We have implemented this model using a simple python script that simulates the process.
● Initial overconfidence. In most simulation runs, the impact estimate of the recommended charity at time t = 1 is much higher than the true impact of the charity. This is not surprising: because ACE recommends whichever charity got the highest point estimate, it will almost certainly recommend an organisation for which it has seen badly inflated evidence. Arguably, the behaviour of this model mirrors certain real-life phenomena. For example, GiveWell’s estimate for the cost of saving a life has been revised up several times over the years; and in the animal space a few years ago, both online ads and leafleting seemed like they would have much more impact than what is commonly estimated today.
● Decreasing returns over time. The change in true impact of the recommended charity is higher in earlier time rounds than in later ones. For example, with our current parameter choices, funding ACE at time t = 1 has approximately 10 times as much impact as at time t = 10, averaging over 10,000 simulation runs. This is because the estimates get closer to the truth over time, and so the top recommendations will change less frequently, and when they do, the difference in impact will often be small. This observation matches our thought above that funding GiveWell (being relatively mature) seems less impactful than funding the relatively young ACE.
Currently, our model is somewhat underspecified, and some of the modelling choice lack good justification. Some open questions related to this, on which we would appreciate any ideas and feedback:
● What should be the distribution of true impact?
○ On the other hand, Brian Tomasik has argued that on an all-things-considered view (taking flow-through and other effects into account), overall true impact may be more normally distributed.
○ Location (mu):
■ For global health, this role could be filled by an estimate of the impact of GiveDirectly.
■ Analogously, maybe an unbiased estimate of online ads may be a reasonable choice.
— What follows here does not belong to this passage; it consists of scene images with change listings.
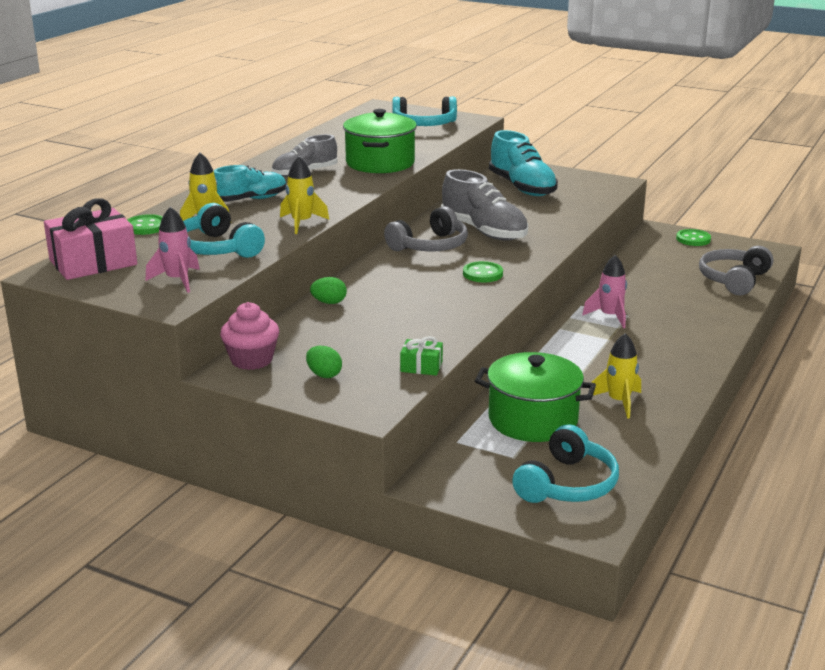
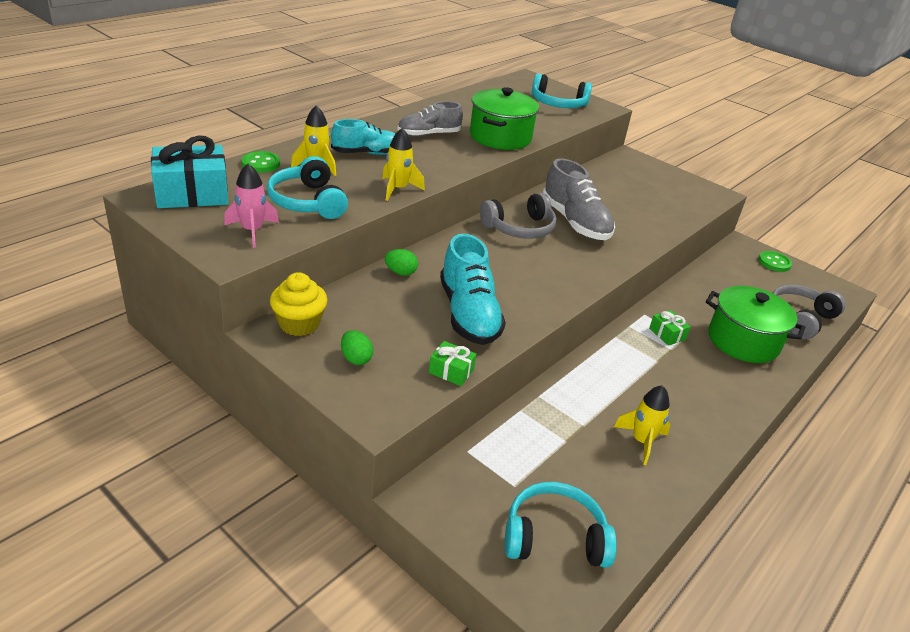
camera: 10 degrees right, 10 degrees up
(93, 262) = (192, 193): pink gift -> turquoise gift
(251, 360) = (299, 324): pink cupcake -> yellow cupcake
(482, 274) = (555, 271): green button -> none
(522, 187) = (628, 181): turquoise shoe -> turquoise shoe (468, 314)
(533, 420) = (550, 443): green pot -> green pot (743, 341)
(567, 484) = (554, 537): turquoise headphones -> turquoise headphones turned 135 degrees counterclockwise
(609, 316) = (667, 334): pink rocket -> green gift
But are current estimates biased?
○ Scale (sigma):
■ Is it sensible to use variance information from other contexts? For example, there are various distributions of the impact of global health interventions that are sometimes circulated.
● Evidence distribution
○ Which type of distribution captures this best? Normal or lognormal?
○ How to get the right sigma parameter for this? Maybe look at distributions found in large meta-analyses in other contexts (such as health)?
● Is averaging the right way to aggregate different evidence samples?
○ Probably yes if they are normally distributed. What about lognormal?
○ Is there a simple way to make this process more Bayesian?
● For which charities are samples drawn?
○ Diminishing returns to sampling give a good reason for sampling the charity that has the fewest samples (which is roughly equivalent to sampling all charities in each round)
○ It may be a better use of resources to focus on borderline orgs, since for these, new evidence is most likely to change the recommendation. On the other hand, this strategy may never promote the best charity to the top, if the first few evidence samples were very bad.